Si un particular -dice Grocio- puede enajenar su libertad y convertirse en esclavo de un señor, ¿por qué no podrá un pueblo entero enajenar la suya y hacerse súbdito de una vez? Hay en esto muchas palabras equívocas que necesitarían explicación; mas detengámonos en las de enajenar. Enajenar es dar o vender. Ahora bien; un hombre que se hace esclavo de otro no se da, sino que se vende, al menos, por su subsistencia; pero un pueblo, ¿por qué se vende?. No hay que pensar en que un rey proporcione a sus súbditos la subsistencia, puesto que es él quien saca de ellos la suya, y, según Rabelais, los reyes no viven poco. ¿Dan, pues, los súbditos su persona a condición de que se les tome también sus bienes? No veo qué es lo que conservan entonces.

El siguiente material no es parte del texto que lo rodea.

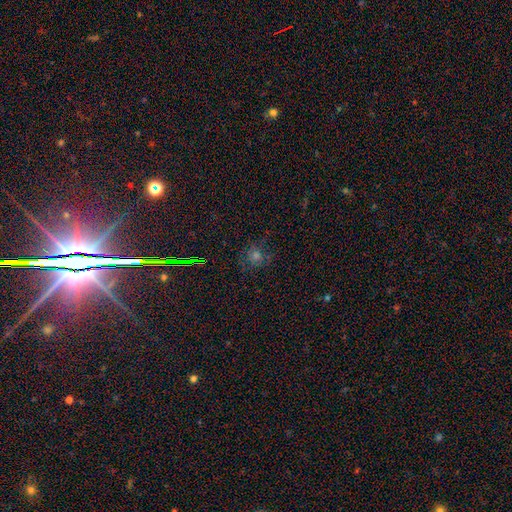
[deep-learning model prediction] A smooth galaxy with no disk features (40%). Merging: none (73%).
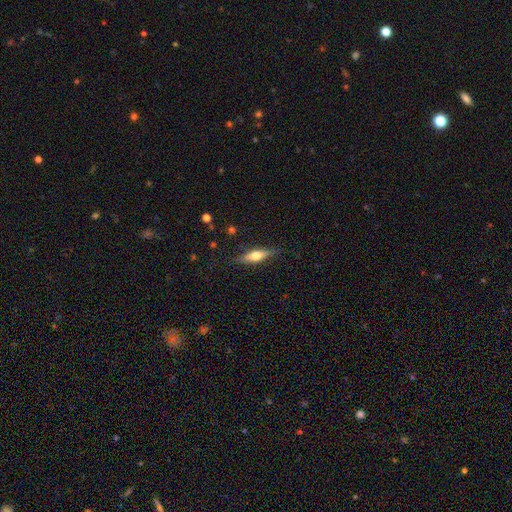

Se dirá que el déspota asegura a sus súbditos la tranquilidad civil. Sea. Pero ¿qué ganan ellos si las guerras que su ambición les ocasiona, si su avidez insaciable y las vejaciones de su ministerio los desolan más que lo hicieran sus propias disensiones? ¿Qué ganan, si esta tranquilidad misma es una de sus miserias? También se vive tranquilo en los calabozos; ¿es esto bastante para encontrarse bien en ellos? Los griegos encerrados en el antro del Cíclope vivían tranquilos esperando que les llegase el tumo de ser devorados.

Decir que un hombre se da gratuitamente es decir una cosa absurda e inconcebible. Un acto tal es ilegítimo y nulo por el solo motivo de que quien lo realiza no está en su razón. Decir de un pueblo esto mismo es suponer un pueblo de locos, y la locura no crea derecho.

Aun cuando cada cual pudiera enajenarse a sí mismo, no puede enajenar a sus hijos: ellos nacen hombres libres, su libertad les pertenece, nadie tiene derecho a disponer de ellos sino ellos mismos. Antes de que lleguen a la edad de la razón, el padre puede, en su nombre, estipular condiciones para su conservación, para su bienestar, mas no darlos irrevocablemente y sin condición, porque una donación tal es contraria a los fines de la Naturaleza y excede a los derechos de la paternidad. Sería preciso, pues, para que un gobierno arbitrario fuese legítimo, que en cada generación el pueblo fuese dueño de admitirlo o rechazarlo; mas entonces este gobierno habría dejado de ser arbitrario.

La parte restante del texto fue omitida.